A project by three Bowling Green State University biologists and a colleague is expected to unleash a virtual tsunami of information that will be usable for years to come not only by them but also by scientists worldwide studying greenhouse gases and lake ecosystems.

Drs. George Bullerjahn, Michael McKay and Paul Morris's study of the Great Lakes and "dead zones" in Lake Erie was one of only 41 projects chosen for support this year by the U.S. Department of Energy's Joint Genomic Institute (DOE JGI).

The institute will sequence both the DNA and RNA of microbial inhabitants of the central basin of Lake Erie -- the spot where "dead zones," or areas where there is no oxygen, typically occur seasonally.

"It's a natural progression of the work we have been carrying on for several years," said McKay, the Ryan Professor of Biology and director of the Marine Program at BGSU. "Genomic data will complement our ongoing National Science Foundation-funded research on nitrogen cycling in the Great Lakes as well as the monitoring of dissolved greenhouse gases in Lake Erie by our colleagues at Environment Canada." Dr. Richard Bourbonierre of Environment Canada is the fourth member of the research team.

The new project will include data collected in the summer months, whereas the group had previously concentrated more on winter environments.

The BGSU team had several factors making its proposal competitive. The team can draw upon more than 30 years of data collected by the EPA and Environment Canada; it has in-kind support from Environment Canada, the U.S. Coast Guard and the National Oceanic and Atmospheric Administration (NOAA); and it has students trained in the analysis of genomes as part of another DOE JGI project Morris was involved in.

The work holds great promise for revealing answers to some of society's environmental problems, from greenhouse gases to wastewater treatment, the proposal reviewers said. The economic impact is also significant.
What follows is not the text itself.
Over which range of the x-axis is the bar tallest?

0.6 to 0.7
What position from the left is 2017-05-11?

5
The Great Lakes, representing about 20 percent of the world's fresh water, are a binational resource providing transit for the movement of goods, potable water, recreational opportunities and productive fisheries. The shipping industry generates $6.5 billion per year, the commercial and sport fishing industries generate $700 million a year, and tourism is a multibillion-dollar industry.
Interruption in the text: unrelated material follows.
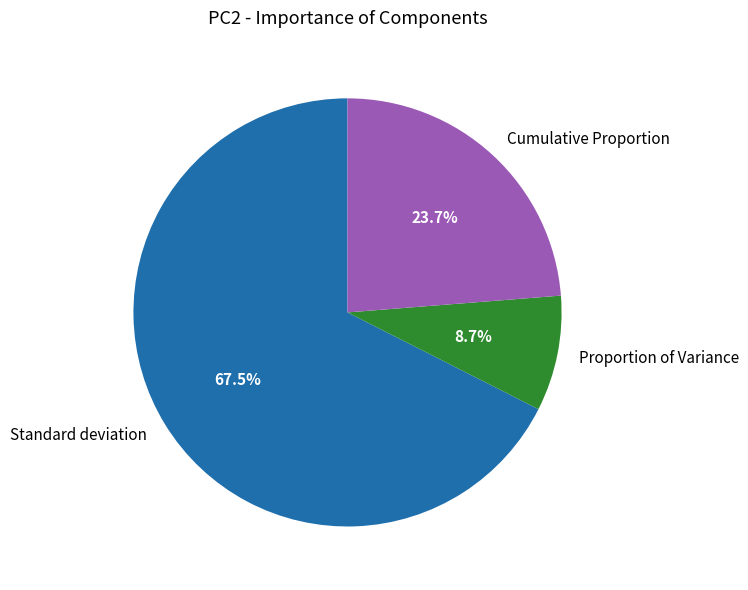

To the nearest percent, what portion does Proportion of Variance represent?

9%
"These (proposal) selections truly take advantage of the DOE JGI's massive-scale sequencing and data analysis capabilities," said Eddy Rubin, DOE JGI director. "The projects span the globe and the unexplored branches of the tree of life, and promise to yield a better understanding of the interplay between climate, ecosystem and organism."

The 2012 Community Sequencing Program call invited researchers to submit proposals for projects that advance capabilities in fields such as microbes involved in carbon capture and greenhouse gas emission, and metagenomics -- the characterization of complex collections of microbes from particular environmental niches.

For the BGSU team, that niche includes the hypolimnion, or deepest layer of the water column at the bottom of the lake, which is not mixed by the wind and can produce significant amounts of greenhouse gases during low-oxygen periods caused by microbial nitrate sinks and other factors.

Bullerjahn, McKay and Morris's new project will involve sampling at the site of a NOAA buoy that continuously monitors oxygen and temperature through the water column during summer and fall. They will also use samples taken from the hypolimnion and the lake sediments before and after the onset of low oxygen conditions in the central basin. The RNA and DNA sequencing of microbes from those samples should provide a trove of information.

"If you pull up a bucket of water, there are several thousands of organisms living in a community structure. We want to know who's doing what," said Bullerjahn, a professor of biology and interim associate dean of the Graduate College.

Using the genetic sequencing from the JGI, they will be able to identify what genes are active, and study the DNA as well in order to assess microbial community composition. "We can look at the oxic [oxygenated] periods versus the anoxic periods and see what genes are active. It can also lead to discoveries of new types of 'players' -- organisms we never knew existed," Bullerjahn added.

"One of the challenges that has held back environmental genomics has been the inability to sample adequately and assemble genomes from complex environments," Rubin said. "With recent advances in sequencing technologies and assembly algorithms developed by DOE JGI and others, it has become tractable."

The word "community" applies to the work in several ways, from the community of microbes under study to the scientists involved. "A community of people will be needed to even begin to look at the data this will generate and begin to parcel out the interesting stories and put together their results," Morris said.